The public library is the perfect place for those of us with a book dependency.

– M.J. Tjia


Lynette Noni

When I was a little girl, we didn’t have much money. My dad was a farmer, our family’s livelihood dependent on the hope of rain in a land of endless drought. My mum always said wealth comes in many forms, knowledge and imagination not the least of these. She encouraged me to find joy in reading – encouragement I didn’t need, since I was obsessed with the worlds I was transported to and the fictional friends I met along the way.

Our poverty meant we didn’t have money to buy books, so my local library was a haven for me in my younger years. It wasn’t just an escape, it was a second home. The ceiling fans offered a respite from the merciless heat, the beanbags a comfortable place to curl up, and the books – oh, the books. There were hundreds of them. Thousands. To my little-girl mind, I’d never known so many wonders, never imagined so many adventures at the turn of a page. Weekends found me wandering the shelves, never wanting to leave; school holidays found me huddled in the corners, reading until I had to be dragged away – with my arms full of novels to take home with me.

I am an author today because of my childhood library. My haven, my home. I know I am not alone in this. Because libraries aren’t just buildings full of books – they’re kingdoms of words rife with creativity, vision, and hope. And in this day and age, they’re exactly what this world needs.

– Lynette Noni


Sulari Gentill

Dear Library

It’s been many years since we first fell in love. I was young. You were older, your life was ordered, everything in its place. Shy and lonely, I had no idea what I wanted, and you gave me refuge. How giddy were those first days of discovery – I couldn’t get enough of you.

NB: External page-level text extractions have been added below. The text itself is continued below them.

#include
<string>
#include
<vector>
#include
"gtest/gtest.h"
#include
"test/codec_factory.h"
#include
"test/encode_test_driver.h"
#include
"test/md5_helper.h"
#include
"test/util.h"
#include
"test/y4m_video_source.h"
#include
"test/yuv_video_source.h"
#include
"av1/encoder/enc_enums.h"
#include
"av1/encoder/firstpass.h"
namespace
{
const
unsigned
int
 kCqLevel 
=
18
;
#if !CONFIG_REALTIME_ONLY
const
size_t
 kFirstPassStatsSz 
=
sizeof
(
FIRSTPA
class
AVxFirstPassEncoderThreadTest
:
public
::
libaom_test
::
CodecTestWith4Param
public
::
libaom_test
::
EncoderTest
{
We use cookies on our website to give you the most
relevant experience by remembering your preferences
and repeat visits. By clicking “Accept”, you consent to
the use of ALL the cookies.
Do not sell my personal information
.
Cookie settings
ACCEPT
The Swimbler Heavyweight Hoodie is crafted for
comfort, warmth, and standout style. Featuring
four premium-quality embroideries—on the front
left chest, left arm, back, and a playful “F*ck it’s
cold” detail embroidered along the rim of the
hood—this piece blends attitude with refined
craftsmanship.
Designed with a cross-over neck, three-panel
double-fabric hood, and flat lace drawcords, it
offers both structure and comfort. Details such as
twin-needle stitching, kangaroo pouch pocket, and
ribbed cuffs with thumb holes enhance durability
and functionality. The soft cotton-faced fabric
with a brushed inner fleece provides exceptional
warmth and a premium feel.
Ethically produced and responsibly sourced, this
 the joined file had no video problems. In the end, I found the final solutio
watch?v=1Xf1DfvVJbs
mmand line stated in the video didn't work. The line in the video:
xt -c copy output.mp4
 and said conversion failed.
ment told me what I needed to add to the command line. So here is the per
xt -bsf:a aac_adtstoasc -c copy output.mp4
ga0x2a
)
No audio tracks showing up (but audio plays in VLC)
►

As time went on you introduced me to my greatest friends, those who would inspire and comfort me, who would thrill and challenge me. And even those who would make me furious. You surrounded me with adventurers and heroes, cowboys, dancers, activists and survivors.

I dallied with each of them for a while, became quite passionate about some, but I always returned to you.

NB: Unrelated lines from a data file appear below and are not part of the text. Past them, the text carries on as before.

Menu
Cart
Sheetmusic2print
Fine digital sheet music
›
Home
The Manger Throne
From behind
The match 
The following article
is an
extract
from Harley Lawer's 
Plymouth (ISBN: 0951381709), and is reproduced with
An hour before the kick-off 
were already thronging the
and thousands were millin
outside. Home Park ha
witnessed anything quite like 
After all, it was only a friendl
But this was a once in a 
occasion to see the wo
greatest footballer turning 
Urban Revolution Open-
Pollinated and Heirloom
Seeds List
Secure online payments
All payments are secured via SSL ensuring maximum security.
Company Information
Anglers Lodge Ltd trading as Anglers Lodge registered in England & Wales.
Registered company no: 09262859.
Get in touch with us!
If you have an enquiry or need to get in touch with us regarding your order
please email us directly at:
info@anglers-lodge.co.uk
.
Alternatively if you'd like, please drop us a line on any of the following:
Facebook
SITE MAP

Some of your introductions proved dangerous, but you were always there to hold my hand – to provide me a safe place in which to experiment with outrageous ideas, to imagine not being shy, not being awkward, not being me. And in the process you allowed me to become me.

Oh library, dear library, perhaps we should just declare ourselves, keep ourselves only unto each other – but I know you could never be just mine.

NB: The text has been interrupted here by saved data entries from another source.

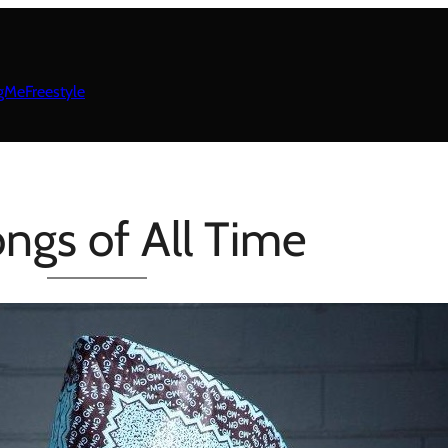
gMeFreestyle
ngs of All Time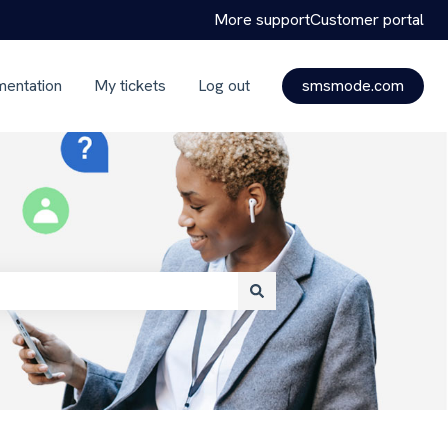
More support
Customer portal
mentation
My tickets
Log out
smsmode.com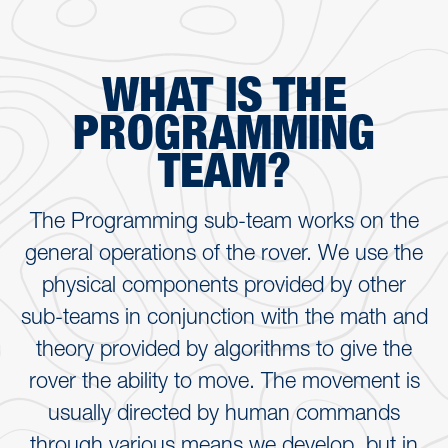
WHAT IS THE
PROGRAMMING
TEAM?
The Programming sub-team works on the
general operations of the rover. We use the
physical components provided by other
sub-teams in conjunction with the math and
theory provided by algorithms to give the
rover the ability to move. The movement is
usually directed by human commands
through various means we develop, but in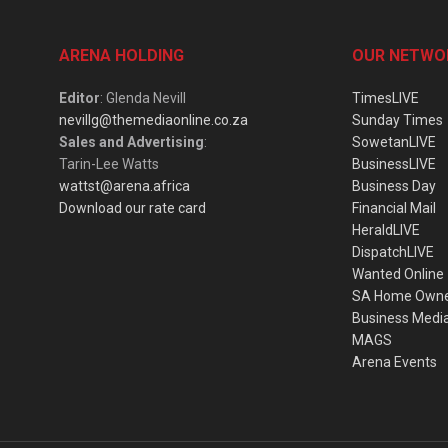
ARENA HOLDING
OUR NETWO
Editor
: Glenda Nevill
TimesLIVE
nevillg@themediaonline.co.za
Sunday Times
Sales and Advertising
:
SowetanLIVE
Tarin-Lee Watts
BusinessLIVE
wattst@arena.africa
Business Day
Download our rate card
Financial Mail
HeraldLIVE
DispatchLIVE
Wanted Online
SA Home Own
Business Medi
MAGS
Arena Events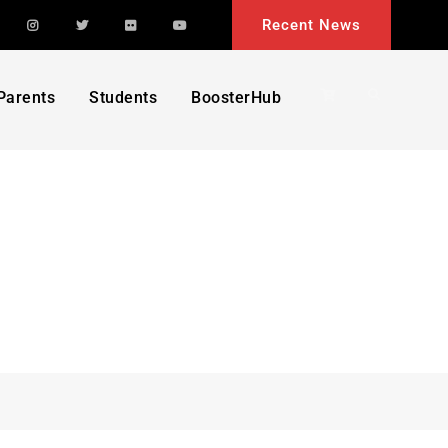
acebook
Instagram
Twitter
Flickr
YouTube
Recent News
Search
Parents
Students
BoosterHub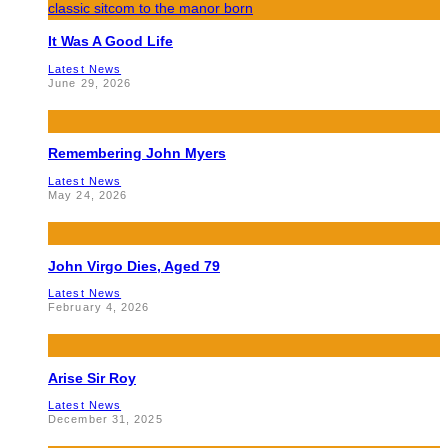
It Was A Good Life
Latest News
June 29, 2026
Remembering John Myers
Latest News
May 24, 2026
John Virgo Dies, Aged 79
Latest News
February 4, 2026
Arise Sir Roy
Latest News
December 31, 2025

It is your nature to be there for whoever needs you – rich or poor, learned or learning. Others love you as much as I, and that is as it should be. I can share. I can be modern.

Still, we could run away together – you wouldn’t need to go anywhere – I’ll come to you.

Love always
Sulari Gentill


Natalie Jane Prior

My Library

There is a library in my head
Of all the books I’ve ever read.
Books to cherish and to bless,
Books forgotten, more or less;
Books to learn from, books to write,
Books to keep me up at night.
Silly books that make me laugh,
Books for reading in the bath.
Books for browsing on the train,
Or when I’m sheltering from the rain –
Books that make me feel alive,
And help my sad heart to revive.
So when you need me, best to look
First, in the library, with my books.

– Natalie Jane Prior


Library Lovers Day infographic

Here’s an infographic we whipped up last year to show a few of the reasons why people love libraries

Infographic about library services

Library Lovers’ Day is an initiative, coordinated by the Australian Library and Information Association (ALIA), aims to raise the profile of the services which libraries offer. Australia’s public libraries provide quality information services that support lifelong learning, significantly impacting the cultural and information industry.